Framing Beeminder goals as Pigouvian taxes

I thought the question of “what negative externality on my future-self am I trying to avoid with this goal?” was interesting and tried to write them down for all 30 of my goals. It was an interesting exercise!

This doesn’t cover quite everything but the major common features were:

  • a. it’ll stop me getting stressed
  • b. it puts me in the habit of doing a bit of something (nearly always with the intention that it’ll make it easier to do more of it later)
  • c. it’ll stop me wasting money
  • d. it’ll stop me from having an unfinished project (generally something that takes up excess mental or physical space)
  • e. it’ll stop me from being my best self

(Edited to add: I just realised I turned some of those into positives while summarising, the negatives were “get stressed” etc.)

It was also obvious that some goals operate on different time scales to others and that affects how I think of them:

  • short - if i derail on these the consequences pile up quickly in days/weeks
  • medium - if i derail on these the consequences aren’t immediate but start to be felt in weeks/months,
  • long - these are ones where derailing has little effect but keeping at them for months/years has benefits.

Some observations:

  • most short term goals are (a) “don’t get stressed” but some of the long term ones are too.

  • pretty much all the (e) “be your best self” goals are long term ones

  • the (e) “be your best self” feature the most ill-defined of the features above but might also be the most important to me - it’s inherent in every goal but a more obvious feature of some than others

  • some goals have confused intentions - e.g. am I concerned about the short-term problem of getting value out of a fitness subscription or the long-term problem of staying healthy as I get older?

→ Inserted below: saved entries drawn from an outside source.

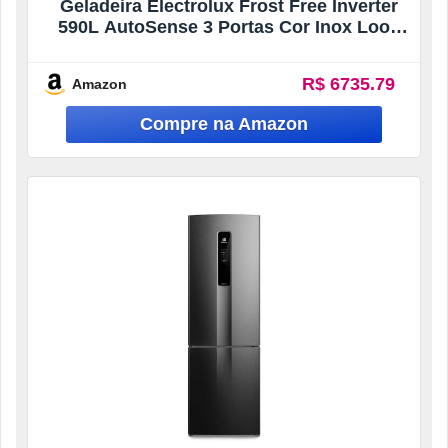
Geladeira Electrolux Frost Free Inverter
590L AutoSense 3 Portas Cor Inox Look
(IM8S) – 127V
R$ 6735.79
Amazon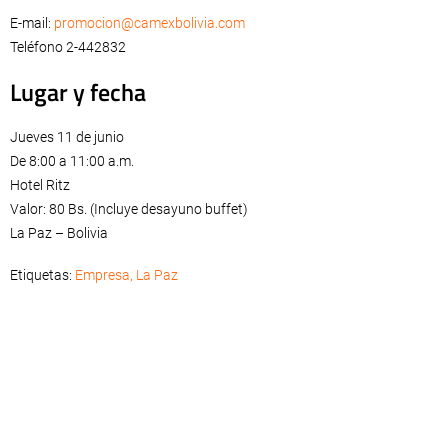
E-mail:
promocion@camexbolivia.com
Teléfono 2-442832
Lugar y fecha
Jueves 11 de junio
De 8:00 a 11:00 a.m.
Hotel Ritz
Valor: 80 Bs. (Incluye desayuno buffet)
La Paz – Bolivia
Etiquetas:
Empresa
,
La Paz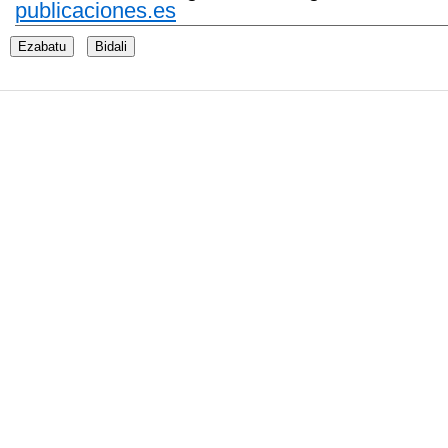
publicaciones.es
Ezabatu
Bidali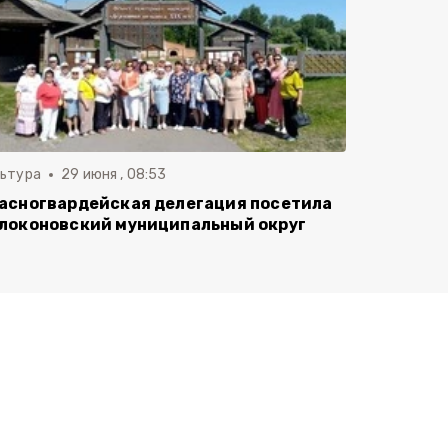
льтура
29 июня , 08:53
асногвардейская делегация посетила
локоновский муниципальный округ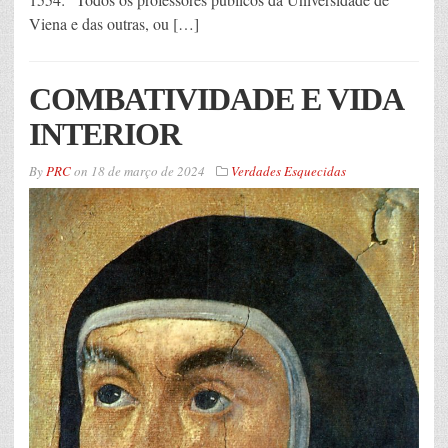
Viena e das outras, ou […]
COMBATIVIDADE E VIDA
INTERIOR
By
PRC
on
18 de março de 2024
Verdades Esquecidas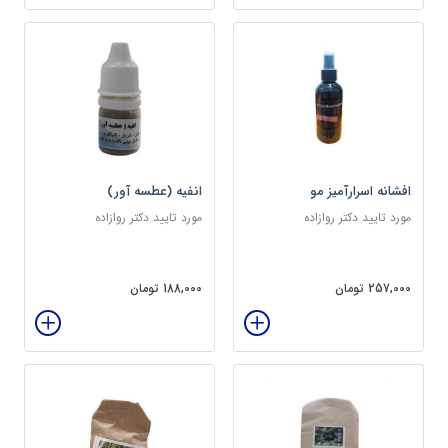
افشانه اسرارآمیز مو
انفیه (عطسه آور)
مورد تایید دکتر روازاده
مورد تایید دکتر روازاده
257,000 تومان
188,000 تومان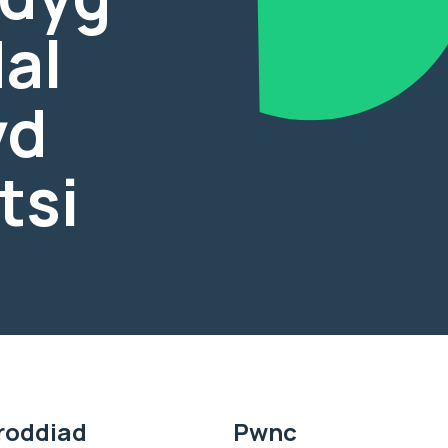
dal
yd
tsi
roddiad
Pwnc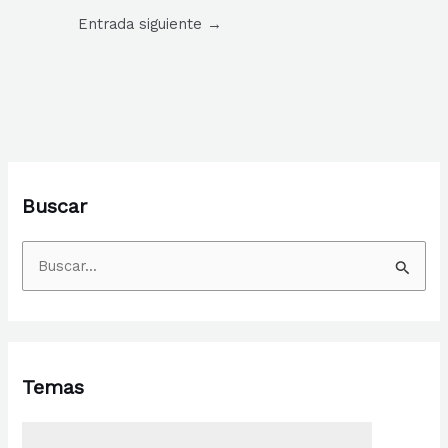
Entrada siguiente
→
Buscar
B
u
s
c
Temas
a
r
p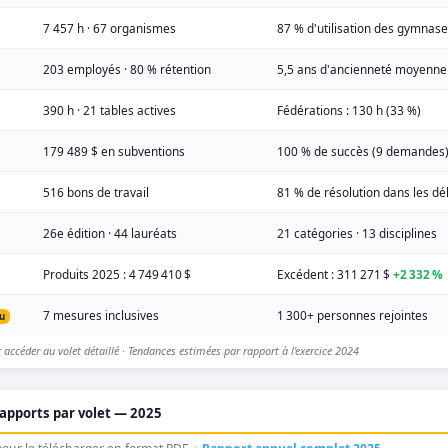
7 457 h · 67 organismes
87 % d'utilisation des gymnas
203 employés · 80 % rétention
5,5 ans d'ancienneté moyenne
390 h · 21 tables actives
Fédérations : 130 h (33 %)
179 489 $ en subventions
100 % de succès (9 demandes
516 bons de travail
81 % de résolution dans les dé
26e édition · 44 lauréats
21 catégories · 13 disciplines
Produits 2025 : 4 749 410 $
Excédent : 311 271 $
+2 332 %
7 mesures inclusives
1 300+ personnes rejointes
u
 accéder au volet détaillé · Tendances estimées par rapport à l'exercice 2024
rapports par volet — 2025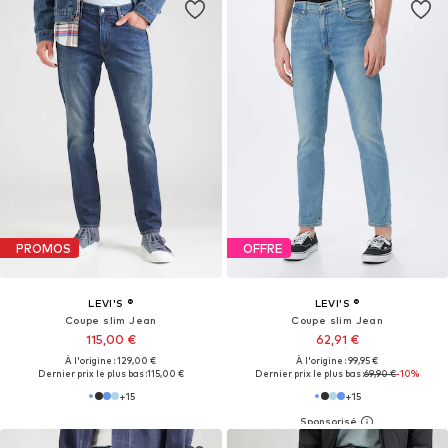
PROMOS
OFFRE
LEVI'S ®
LEVI'S ®
Coupe slim Jean
Coupe slim Jean
115,00 €
62,91 €
À l'origine : 129,00 €
À l'origine : 99,95 €
Dernier prix le plus bas :
115,00 €
Dernier prix le plus bas :
69,90 €
-10%
+
15
+
15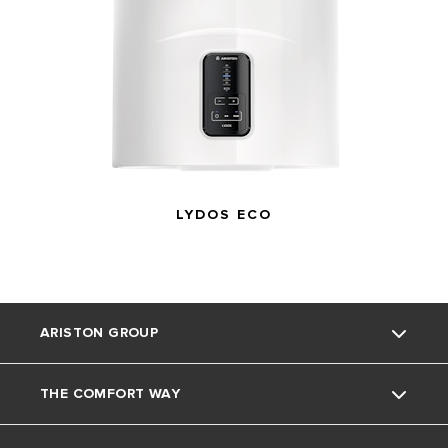
LYDOS ECO
ARISTON GROUP
THE COMFORT WAY
Blagovna znamka Ariston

  • I think I have my view of beeminder pretty much firmly in the “taxes not punishment” framing anyway but

    • derailing on a short term goal feels like the higher price you pay for consuming from the in room mini-bar rather than going down to the bar (or the grocery store)

    • derailing on a long term goal feels more like putting a purchase I can’t afford on a credit card and I’m going to pay extra interest for it in the end but for today-me it makes no difference.

    • an aside that I thought was irrelevant until I thought a bit more - both of the above analogies are things I avoid doing in real life but I have a much stronger aversion to the credit card scenario than the mini-bar one because I think today-me better understands the short term trade-off.

  • at the moment I have most of my goals at a flat $5 derailment charge which is enough to motivate me most of the time and not enough to make me stop beeminding lots of things or worrying about the fine print of why I derailed, I just pay up, but I think my conclusion here should be that I should make my short-term goals be taxed at a higher rate. For long term goals keeping the goal going is more important, for short term ones doing it today rather than tomorrow is generally the priority.

  • I don’t have no excuses mode switched on but I think I generally treat derailments as type 4 “Taxing Quantified Self. No excuses except for forgetting to enter data.”. I try to keep everything over the akrasia horizon in order that “injury mode” is already built in and I feel like I’d only want a get-out clause in case of something that prevented me from amending my beeminder goals to reflect reality. I guess that would be “coma mode”. I could take my 30 goals all derailing once but I’d hope beeminder would realise something was up at that point and stop charging me! (And I think that definitely falls in the “opposite of what your phone company would do”.)